Many summations of the life of the life of the Rev. Martin Luther King, read, more or less, as follows: Martin Luther King, Jr. (January 15, 1929 – April 4, 1968) was an American clergyman, activist, and prominent leader in the African-American Civil Rights Movement. He is best known for his role in the advancement of civil rights in the United States and around the world, using nonviolent methods following the teachings of Gandhi. King has become a national icon in the history of modern American liberalism. (Wikipedia)
It’s all true and all too incomplete, for there comes a time when you grow older and, in the course of growing older, you begin to realize that your heroes are not only legends found in history texts but were real men of flesh and blood, like yourself.
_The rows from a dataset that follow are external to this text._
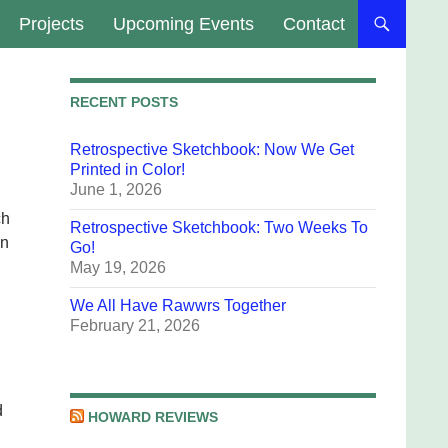
Projects
Upcoming Events
Contact
RECENT POSTS
Retrospective Sketchbook: Now We Get
Printed in Color!
June 1, 2026
ch
Retrospective Sketchbook: Two Weeks To
on
Go!
May 19, 2026
We All Have Rawwrs Together
February 21, 2026
d
HOWARD REVIEWS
Normal ordinary men who had much the same fears and frailties as yourself, and yet, when called upon to do great things in impossible circumstances, they rose above their human frailties.
Washington, Lincoln, King.
King was not great or brave just because he was a civil right’s leader or an African-American in a time of oppression.
He was those things. But mostly, and more importantly, he was a very real and very brave human being who looked evil in the face and would not back down.
He faced down not only hatred from too much of his own society, but also his own fears and the fears of nearly an entire nation.
And he spoke and wrote and led with mind boggling elegance.
It is not until we compare our heroes with ourselves, rather than against other heroes, that we begin to appreciate their greatness, their grandeur, their bravery.